Reproduce all of the items below verbatim, leaving the pictures out of your output.
^^^^^^^^
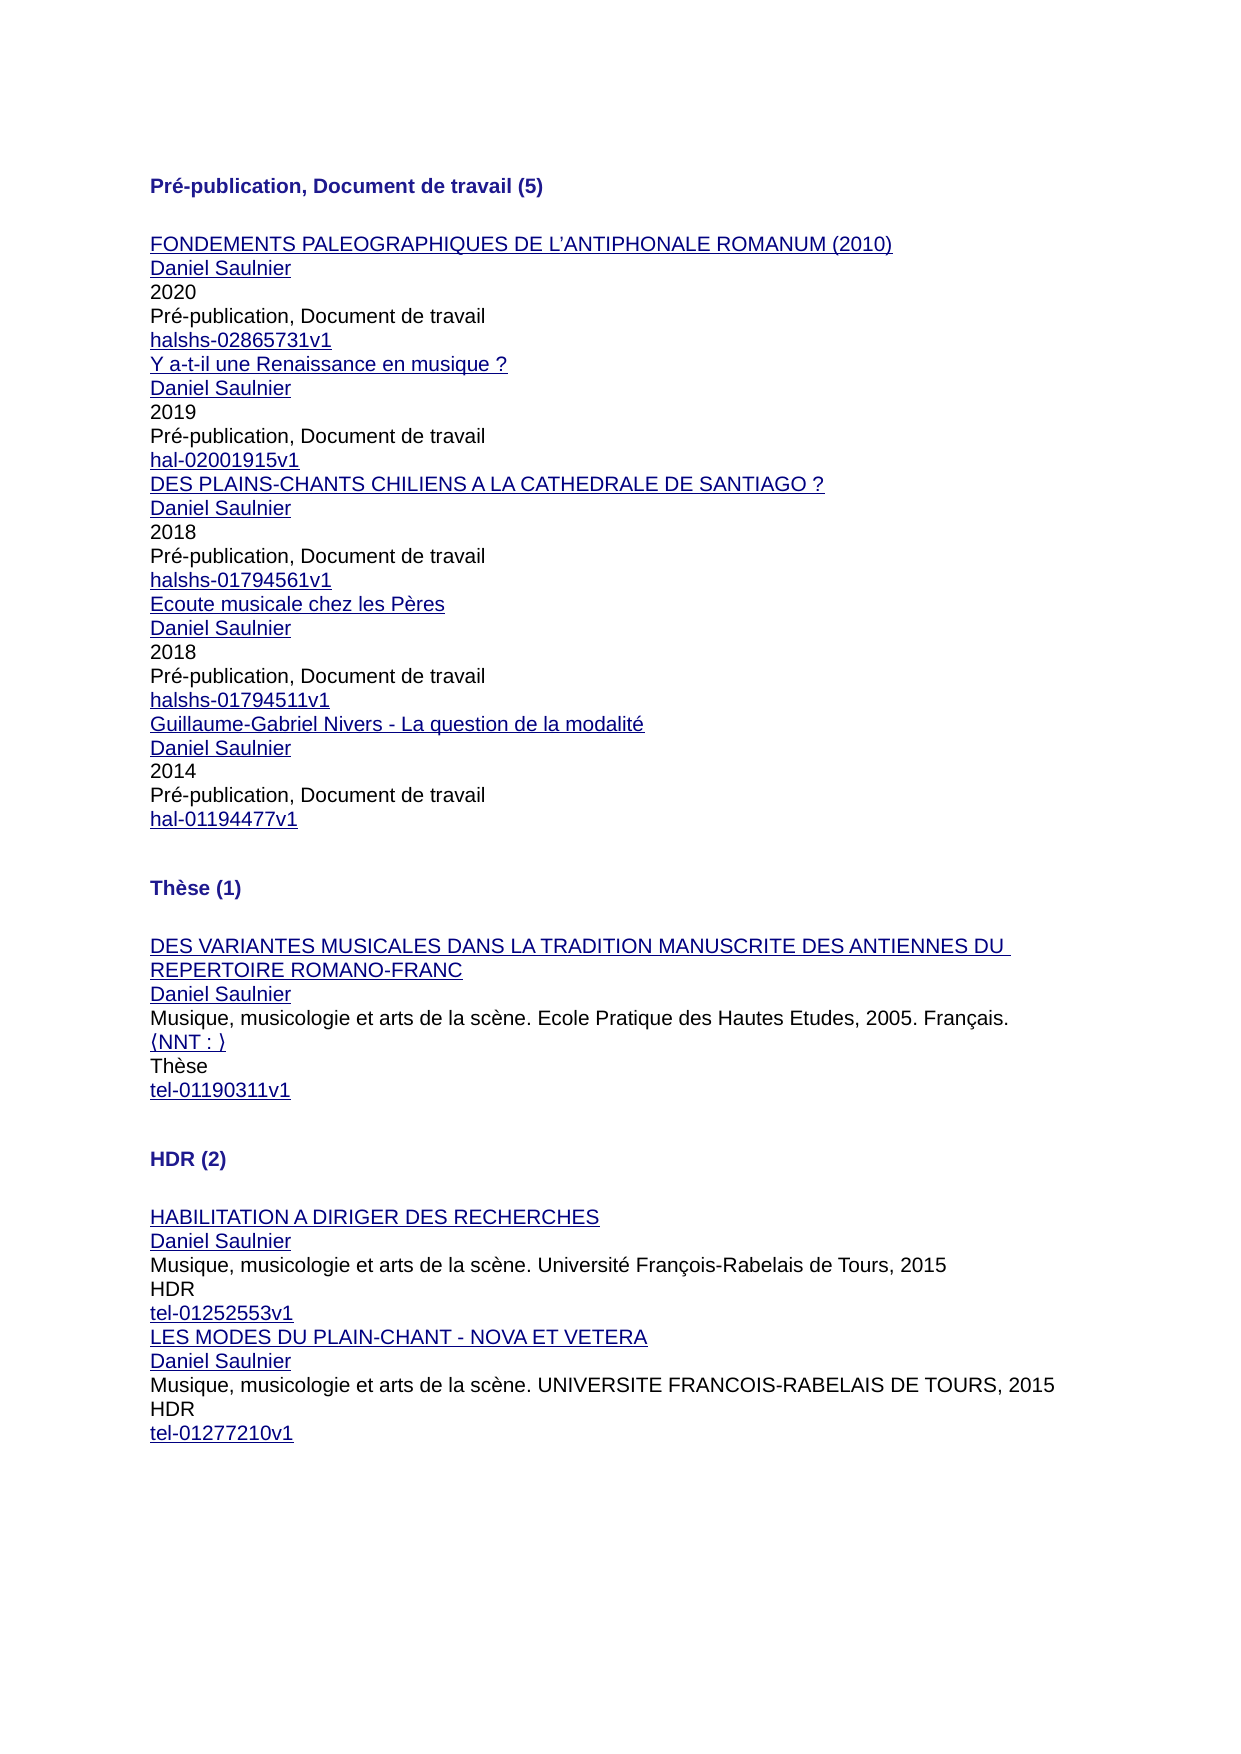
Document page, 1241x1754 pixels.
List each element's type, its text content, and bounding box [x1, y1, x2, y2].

subtitle Thèse (1) [150, 876, 1090, 900]
table_header DES VARIANTES MUSICALES DANS LA TRADITION MANUSCRITE DES ANTIENNES DU REPERTOIRE ROMANO-FRANC Daniel Saulnier Musique, musicologie et arts de la scène. Ecole Pratique des Hautes Etudes, 2005. Français. ⟨NNT : ⟩ Thèse tel-01190311v1 [150, 934, 1090, 1102]
table_cell Guillaume-Gabriel Nivers - La question de la modalité Daniel Saulnier 2014 Pré-publication, Document de travail hal-01194477v1 [150, 711, 1090, 831]
subtitle HDR (2) [150, 1147, 1090, 1171]
table_cell LES MODES DU PLAIN-CHANT - NOVA ET VETERA Daniel Saulnier Musique, musicologie et arts de la scène. UNIVERSITE FRANCOIS-RABELAIS DE TOURS, 2015 HDR tel-01277210v1 [150, 1325, 1090, 1445]
table_header FONDEMENTS PALEOGRAPHIQUES DE L’ANTIPHONALE ROMANUM (2010) Daniel Saulnier 2020 Pré-publication, Document de travail halshs-02865731v1 [150, 232, 1090, 352]
table_header HABILITATION A DIRIGER DES RECHERCHES Daniel Saulnier Musique, musicologie et arts de la scène. Université François-Rabelais de Tours, 2015 HDR tel-01252553v1 [150, 1205, 1090, 1325]
subtitle Pré-publication, Document de travail (5) [150, 174, 1090, 198]
table_cell DES PLAINS-CHANTS CHILIENS A LA CATHEDRALE DE SANTIAGO ? Daniel Saulnier 2018 Pré-publication, Document de travail halshs-01794561v1 [150, 472, 1090, 592]
table_cell Y a-t-il une Renaissance en musique ? Daniel Saulnier 2019 Pré-publication, Document de travail hal-02001915v1 [150, 352, 1090, 472]
table_cell Ecoute musicale chez les Pères Daniel Saulnier 2018 Pré-publication, Document de travail halshs-01794511v1 [150, 592, 1090, 711]
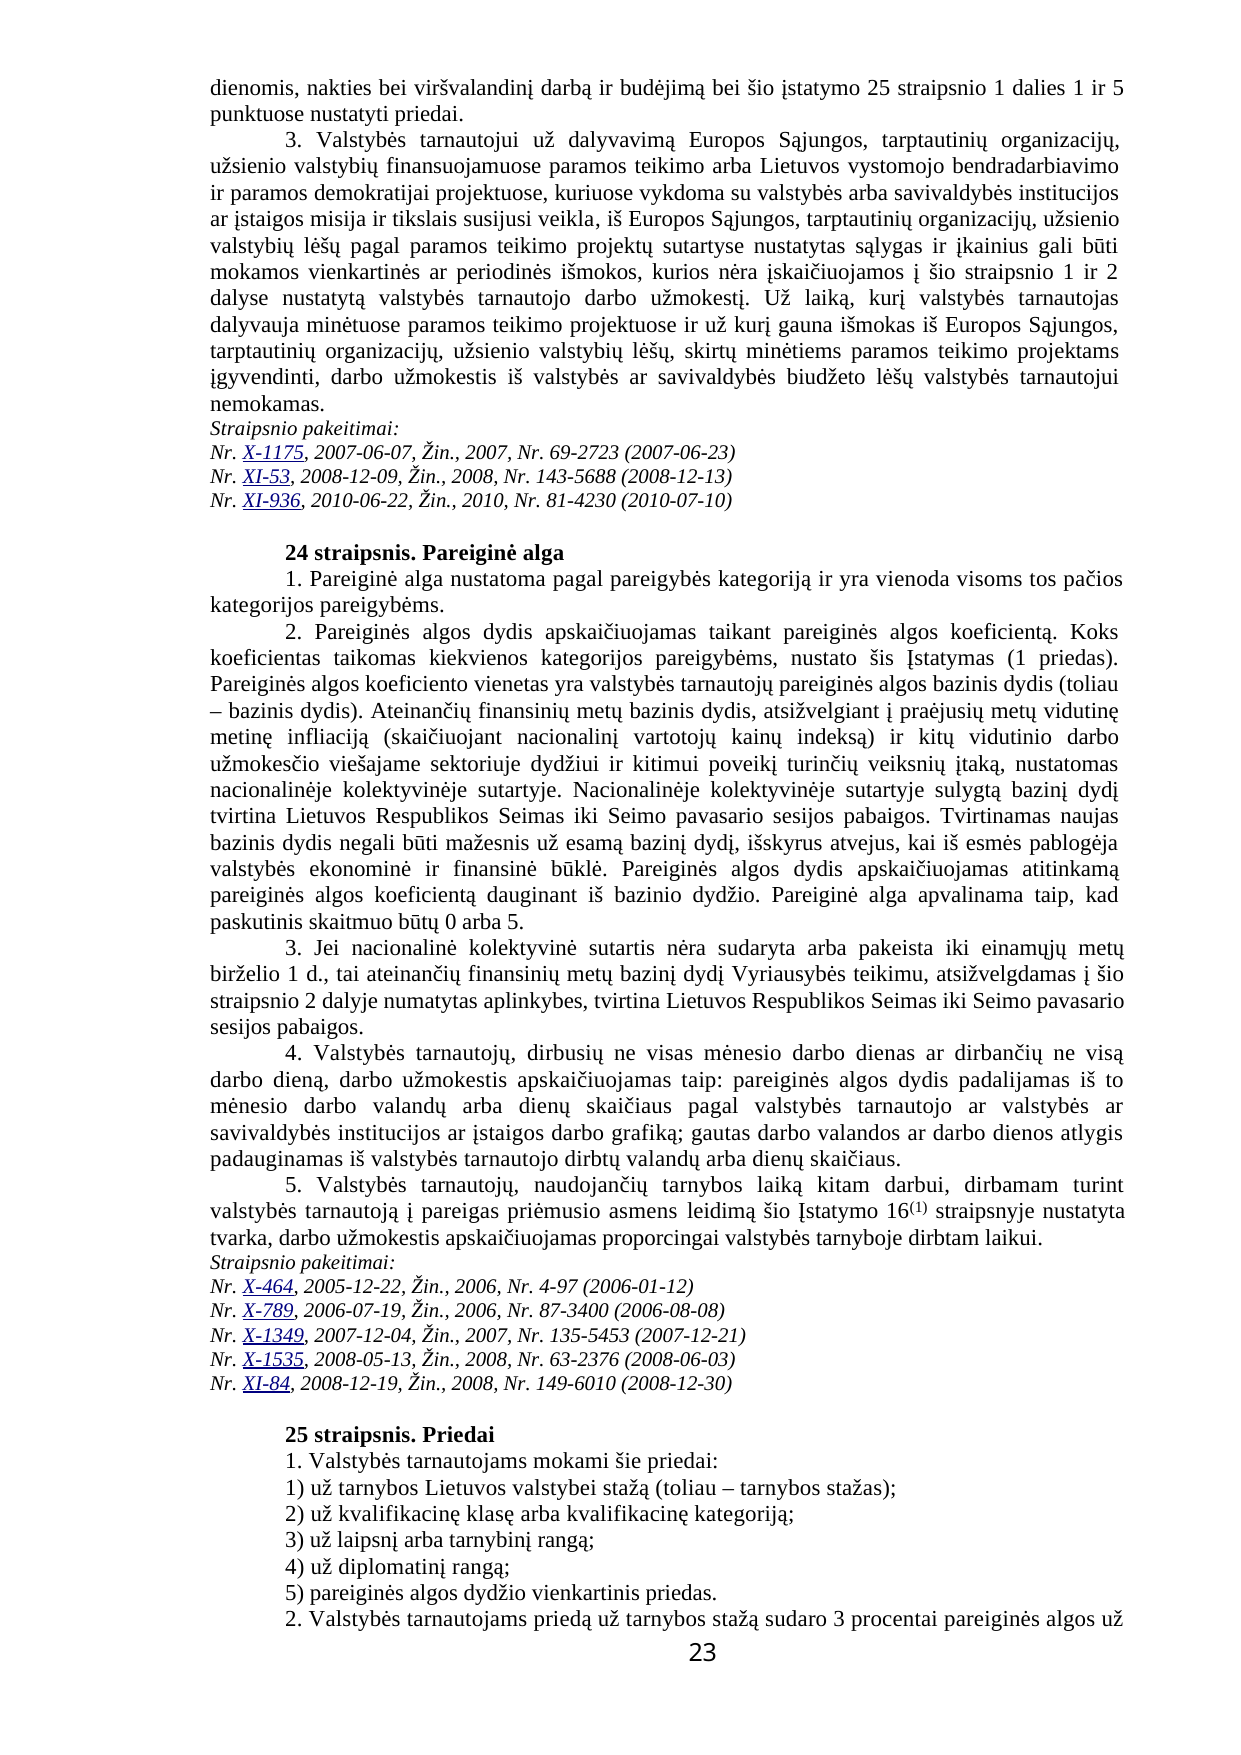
^^^^^^^^
* Solution to the exercise
Document page, 1241x1754 pixels.
List each element's type, its text content, and bounding box [x1, y1, x2, y2].

subtitle Thèse (1) [150, 876, 1090, 900]
table_header DES VARIANTES MUSICALES DANS LA TRADITION MANUSCRITE DES ANTIENNES DU REPERTOIRE ROMANO-FRANC Daniel Saulnier Musique, musicologie et arts de la scène. Ecole Pratique des Hautes Etudes, 2005. Français. ⟨NNT : ⟩ Thèse tel-01190311v1 [150, 934, 1090, 1102]
table_cell Guillaume-Gabriel Nivers - La question de la modalité Daniel Saulnier 2014 Pré-publication, Document de travail hal-01194477v1 [150, 711, 1090, 831]
subtitle HDR (2) [150, 1147, 1090, 1171]
table_cell LES MODES DU PLAIN-CHANT - NOVA ET VETERA Daniel Saulnier Musique, musicologie et arts de la scène. UNIVERSITE FRANCOIS-RABELAIS DE TOURS, 2015 HDR tel-01277210v1 [150, 1325, 1090, 1445]
table_header FONDEMENTS PALEOGRAPHIQUES DE L’ANTIPHONALE ROMANUM (2010) Daniel Saulnier 2020 Pré-publication, Document de travail halshs-02865731v1 [150, 232, 1090, 352]
table_header HABILITATION A DIRIGER DES RECHERCHES Daniel Saulnier Musique, musicologie et arts de la scène. Université François-Rabelais de Tours, 2015 HDR tel-01252553v1 [150, 1205, 1090, 1325]
subtitle Pré-publication, Document de travail (5) [150, 174, 1090, 198]
table_cell DES PLAINS-CHANTS CHILIENS A LA CATHEDRALE DE SANTIAGO ? Daniel Saulnier 2018 Pré-publication, Document de travail halshs-01794561v1 [150, 472, 1090, 592]
table_cell Y a-t-il une Renaissance en musique ? Daniel Saulnier 2019 Pré-publication, Document de travail hal-02001915v1 [150, 352, 1090, 472]
table_cell Ecoute musicale chez les Pères Daniel Saulnier 2018 Pré-publication, Document de travail halshs-01794511v1 [150, 592, 1090, 711]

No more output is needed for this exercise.